* [What you will do]:
Set down the whole listing verbatim.

------------------------------------

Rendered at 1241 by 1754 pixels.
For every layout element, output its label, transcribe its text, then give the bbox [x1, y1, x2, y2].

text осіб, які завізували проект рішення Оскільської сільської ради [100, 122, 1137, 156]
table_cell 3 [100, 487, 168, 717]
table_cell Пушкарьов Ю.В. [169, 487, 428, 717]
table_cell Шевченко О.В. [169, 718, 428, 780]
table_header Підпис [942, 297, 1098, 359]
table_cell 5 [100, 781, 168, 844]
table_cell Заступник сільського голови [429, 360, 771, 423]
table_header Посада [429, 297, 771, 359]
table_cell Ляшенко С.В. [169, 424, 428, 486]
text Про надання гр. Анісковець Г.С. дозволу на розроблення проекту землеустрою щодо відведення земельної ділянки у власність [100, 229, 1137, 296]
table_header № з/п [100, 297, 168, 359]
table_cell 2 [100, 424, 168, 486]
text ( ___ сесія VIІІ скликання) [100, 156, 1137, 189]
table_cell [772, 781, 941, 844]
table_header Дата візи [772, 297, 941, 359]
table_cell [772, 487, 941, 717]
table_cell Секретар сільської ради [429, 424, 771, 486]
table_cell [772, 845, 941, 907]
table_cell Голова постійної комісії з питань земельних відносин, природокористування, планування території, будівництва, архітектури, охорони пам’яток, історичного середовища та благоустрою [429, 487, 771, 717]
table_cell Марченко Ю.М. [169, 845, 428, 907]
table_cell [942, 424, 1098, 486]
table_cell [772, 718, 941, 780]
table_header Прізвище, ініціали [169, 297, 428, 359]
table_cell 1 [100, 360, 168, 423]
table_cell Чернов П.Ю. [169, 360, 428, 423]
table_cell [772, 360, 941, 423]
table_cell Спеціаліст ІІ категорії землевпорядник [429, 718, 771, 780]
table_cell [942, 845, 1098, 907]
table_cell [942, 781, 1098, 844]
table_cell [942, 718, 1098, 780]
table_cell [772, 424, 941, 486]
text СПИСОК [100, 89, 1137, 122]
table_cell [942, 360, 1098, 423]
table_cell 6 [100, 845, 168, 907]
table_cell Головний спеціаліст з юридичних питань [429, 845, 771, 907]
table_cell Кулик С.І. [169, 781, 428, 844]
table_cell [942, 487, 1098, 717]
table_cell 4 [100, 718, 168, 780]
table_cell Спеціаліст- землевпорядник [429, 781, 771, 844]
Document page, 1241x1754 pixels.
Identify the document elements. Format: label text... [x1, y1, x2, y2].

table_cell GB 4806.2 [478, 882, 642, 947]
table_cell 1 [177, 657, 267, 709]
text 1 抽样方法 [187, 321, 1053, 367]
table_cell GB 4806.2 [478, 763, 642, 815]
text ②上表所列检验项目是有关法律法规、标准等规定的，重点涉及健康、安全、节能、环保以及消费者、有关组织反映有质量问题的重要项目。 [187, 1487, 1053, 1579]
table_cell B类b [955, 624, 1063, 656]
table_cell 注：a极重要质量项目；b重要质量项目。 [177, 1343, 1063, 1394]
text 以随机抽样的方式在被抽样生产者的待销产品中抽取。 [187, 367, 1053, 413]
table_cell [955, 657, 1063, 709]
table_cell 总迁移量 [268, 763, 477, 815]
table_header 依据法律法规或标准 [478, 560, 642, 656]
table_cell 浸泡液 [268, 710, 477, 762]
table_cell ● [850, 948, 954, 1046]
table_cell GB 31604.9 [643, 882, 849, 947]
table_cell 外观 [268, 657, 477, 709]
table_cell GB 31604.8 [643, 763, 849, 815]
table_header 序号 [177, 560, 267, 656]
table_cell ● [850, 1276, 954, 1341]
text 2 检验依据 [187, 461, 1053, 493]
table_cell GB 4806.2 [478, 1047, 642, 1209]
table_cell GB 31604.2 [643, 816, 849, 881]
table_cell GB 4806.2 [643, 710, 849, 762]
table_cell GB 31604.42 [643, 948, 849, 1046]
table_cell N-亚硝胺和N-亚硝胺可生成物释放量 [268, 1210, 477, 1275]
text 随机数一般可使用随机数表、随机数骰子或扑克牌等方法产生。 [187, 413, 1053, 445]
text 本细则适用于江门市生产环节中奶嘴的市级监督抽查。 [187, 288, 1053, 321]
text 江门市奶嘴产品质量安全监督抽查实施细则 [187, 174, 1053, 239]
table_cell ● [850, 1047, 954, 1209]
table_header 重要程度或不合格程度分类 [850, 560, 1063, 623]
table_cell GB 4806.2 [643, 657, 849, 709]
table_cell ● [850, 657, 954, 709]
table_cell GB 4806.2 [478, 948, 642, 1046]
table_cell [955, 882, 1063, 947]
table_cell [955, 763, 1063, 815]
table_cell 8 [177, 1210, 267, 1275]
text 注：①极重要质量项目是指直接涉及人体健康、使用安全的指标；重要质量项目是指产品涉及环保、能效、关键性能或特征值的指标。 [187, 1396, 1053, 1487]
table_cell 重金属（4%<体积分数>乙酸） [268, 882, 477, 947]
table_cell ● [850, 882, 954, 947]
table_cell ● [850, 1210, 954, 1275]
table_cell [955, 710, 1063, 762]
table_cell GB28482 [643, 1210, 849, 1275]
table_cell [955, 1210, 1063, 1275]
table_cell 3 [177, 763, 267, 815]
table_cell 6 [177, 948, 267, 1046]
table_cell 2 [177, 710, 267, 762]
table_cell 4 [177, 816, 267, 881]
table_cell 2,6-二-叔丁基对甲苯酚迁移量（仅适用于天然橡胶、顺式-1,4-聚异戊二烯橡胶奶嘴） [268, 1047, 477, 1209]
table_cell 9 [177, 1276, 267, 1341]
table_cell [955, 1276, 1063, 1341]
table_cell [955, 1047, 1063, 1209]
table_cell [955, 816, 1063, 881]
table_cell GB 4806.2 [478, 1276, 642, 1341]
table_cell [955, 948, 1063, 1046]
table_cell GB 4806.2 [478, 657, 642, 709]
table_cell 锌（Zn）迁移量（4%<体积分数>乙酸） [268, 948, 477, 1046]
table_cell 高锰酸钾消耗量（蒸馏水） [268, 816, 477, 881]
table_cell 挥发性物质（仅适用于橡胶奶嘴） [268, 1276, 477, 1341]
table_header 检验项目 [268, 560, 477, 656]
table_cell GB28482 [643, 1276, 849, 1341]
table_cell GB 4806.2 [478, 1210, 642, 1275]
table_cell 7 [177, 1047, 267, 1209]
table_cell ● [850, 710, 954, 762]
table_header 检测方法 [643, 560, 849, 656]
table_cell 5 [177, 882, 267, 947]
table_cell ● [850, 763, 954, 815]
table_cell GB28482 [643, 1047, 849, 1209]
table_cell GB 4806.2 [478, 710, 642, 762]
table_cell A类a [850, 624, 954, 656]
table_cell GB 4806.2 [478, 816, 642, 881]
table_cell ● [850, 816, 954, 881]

------------------------------------

* [Response area]:
Rendered at 1241 by 1754 pixels.
For every layout element, output its label, transcribe its text, then give the bbox [x1, y1, x2, y2].

text осіб, які завізували проект рішення Оскільської сільської ради [100, 122, 1137, 156]
table_cell 3 [100, 487, 168, 717]
table_cell Пушкарьов Ю.В. [169, 487, 428, 717]
table_cell Шевченко О.В. [169, 718, 428, 780]
table_header Підпис [942, 297, 1098, 359]
table_cell 5 [100, 781, 168, 844]
table_cell Заступник сільського голови [429, 360, 771, 423]
table_header Посада [429, 297, 771, 359]
table_cell Ляшенко С.В. [169, 424, 428, 486]
text Про надання гр. Анісковець Г.С. дозволу на розроблення проекту землеустрою щодо відведення земельної ділянки у власність [100, 229, 1137, 296]
table_header № з/п [100, 297, 168, 359]
table_cell 2 [100, 424, 168, 486]
text ( ___ сесія VIІІ скликання) [100, 156, 1137, 189]
table_cell [772, 781, 941, 844]
table_header Дата візи [772, 297, 941, 359]
table_cell [772, 487, 941, 717]
table_cell Секретар сільської ради [429, 424, 771, 486]
table_cell [772, 845, 941, 907]
table_cell Голова постійної комісії з питань земельних відносин, природокористування, планування території, будівництва, архітектури, охорони пам’яток, історичного середовища та благоустрою [429, 487, 771, 717]
table_cell Марченко Ю.М. [169, 845, 428, 907]
table_cell [942, 424, 1098, 486]
table_cell [772, 718, 941, 780]
table_header Прізвище, ініціали [169, 297, 428, 359]
table_cell 1 [100, 360, 168, 423]
table_cell Чернов П.Ю. [169, 360, 428, 423]
table_cell [772, 360, 941, 423]
table_cell Спеціаліст ІІ категорії землевпорядник [429, 718, 771, 780]
table_cell [942, 845, 1098, 907]
table_cell [942, 781, 1098, 844]
table_cell [942, 718, 1098, 780]
table_cell [772, 424, 941, 486]
text СПИСОК [100, 89, 1137, 122]
table_cell [942, 360, 1098, 423]
table_cell 6 [100, 845, 168, 907]
table_cell Головний спеціаліст з юридичних питань [429, 845, 771, 907]
table_cell Кулик С.І. [169, 781, 428, 844]
table_cell [942, 487, 1098, 717]
table_cell 4 [100, 718, 168, 780]
table_cell Спеціаліст- землевпорядник [429, 781, 771, 844]
Document page, 1241x1754 pixels.
Identify the document elements. Format: label text... [x1, y1, x2, y2].

table_cell GB 4806.2 [478, 882, 642, 947]
table_cell 1 [177, 657, 267, 709]
text 1 抽样方法 [187, 321, 1053, 367]
table_cell GB 4806.2 [478, 763, 642, 815]
text ②上表所列检验项目是有关法律法规、标准等规定的，重点涉及健康、安全、节能、环保以及消费者、有关组织反映有质量问题的重要项目。 [187, 1487, 1053, 1579]
table_cell B类b [955, 624, 1063, 656]
table_cell 注：a极重要质量项目；b重要质量项目。 [177, 1343, 1063, 1394]
text 以随机抽样的方式在被抽样生产者的待销产品中抽取。 [187, 367, 1053, 413]
table_cell [955, 657, 1063, 709]
table_cell 总迁移量 [268, 763, 477, 815]
table_header 依据法律法规或标准 [478, 560, 642, 656]
table_cell 浸泡液 [268, 710, 477, 762]
table_cell ● [850, 948, 954, 1046]
table_cell GB 31604.9 [643, 882, 849, 947]
table_cell 外观 [268, 657, 477, 709]
table_cell GB 31604.8 [643, 763, 849, 815]
table_header 序号 [177, 560, 267, 656]
table_cell ● [850, 1276, 954, 1341]
text 2 检验依据 [187, 461, 1053, 493]
table_cell GB 4806.2 [478, 1047, 642, 1209]
table_cell GB 31604.2 [643, 816, 849, 881]
table_cell GB 4806.2 [643, 710, 849, 762]
table_cell GB 31604.42 [643, 948, 849, 1046]
table_cell N-亚硝胺和N-亚硝胺可生成物释放量 [268, 1210, 477, 1275]
text 随机数一般可使用随机数表、随机数骰子或扑克牌等方法产生。 [187, 413, 1053, 445]
text 本细则适用于江门市生产环节中奶嘴的市级监督抽查。 [187, 288, 1053, 321]
text 江门市奶嘴产品质量安全监督抽查实施细则 [187, 174, 1053, 239]
table_cell ● [850, 1047, 954, 1209]
table_header 重要程度或不合格程度分类 [850, 560, 1063, 623]
table_cell GB 4806.2 [643, 657, 849, 709]
table_cell ● [850, 657, 954, 709]
table_cell GB 4806.2 [478, 948, 642, 1046]
table_cell [955, 882, 1063, 947]
table_cell [955, 763, 1063, 815]
table_cell 8 [177, 1210, 267, 1275]
text 注：①极重要质量项目是指直接涉及人体健康、使用安全的指标；重要质量项目是指产品涉及环保、能效、关键性能或特征值的指标。 [187, 1396, 1053, 1487]
table_cell 重金属（4%<体积分数>乙酸） [268, 882, 477, 947]
table_cell ● [850, 882, 954, 947]
table_cell ● [850, 1210, 954, 1275]
table_cell [955, 710, 1063, 762]
table_cell GB28482 [643, 1210, 849, 1275]
table_cell [955, 1210, 1063, 1275]
table_cell 3 [177, 763, 267, 815]
table_cell 6 [177, 948, 267, 1046]
table_cell 2 [177, 710, 267, 762]
table_cell 4 [177, 816, 267, 881]
table_cell 2,6-二-叔丁基对甲苯酚迁移量（仅适用于天然橡胶、顺式-1,4-聚异戊二烯橡胶奶嘴） [268, 1047, 477, 1209]
table_cell 9 [177, 1276, 267, 1341]
table_cell [955, 1276, 1063, 1341]
table_cell [955, 1047, 1063, 1209]
table_cell [955, 816, 1063, 881]
table_cell GB 4806.2 [478, 1276, 642, 1341]
table_cell [955, 948, 1063, 1046]
table_cell GB 4806.2 [478, 657, 642, 709]
table_cell 锌（Zn）迁移量（4%<体积分数>乙酸） [268, 948, 477, 1046]
table_cell 高锰酸钾消耗量（蒸馏水） [268, 816, 477, 881]
table_cell 挥发性物质（仅适用于橡胶奶嘴） [268, 1276, 477, 1341]
table_header 检验项目 [268, 560, 477, 656]
table_cell GB28482 [643, 1276, 849, 1341]
table_cell GB 4806.2 [478, 1210, 642, 1275]
table_cell 7 [177, 1047, 267, 1209]
table_cell ● [850, 710, 954, 762]
table_header 检测方法 [643, 560, 849, 656]
table_cell 5 [177, 882, 267, 947]
table_cell ● [850, 763, 954, 815]
table_cell GB28482 [643, 1047, 849, 1209]
table_cell GB 4806.2 [478, 710, 642, 762]
table_cell A类a [850, 624, 954, 656]
table_cell GB 4806.2 [478, 816, 642, 881]
table_cell ● [850, 816, 954, 881]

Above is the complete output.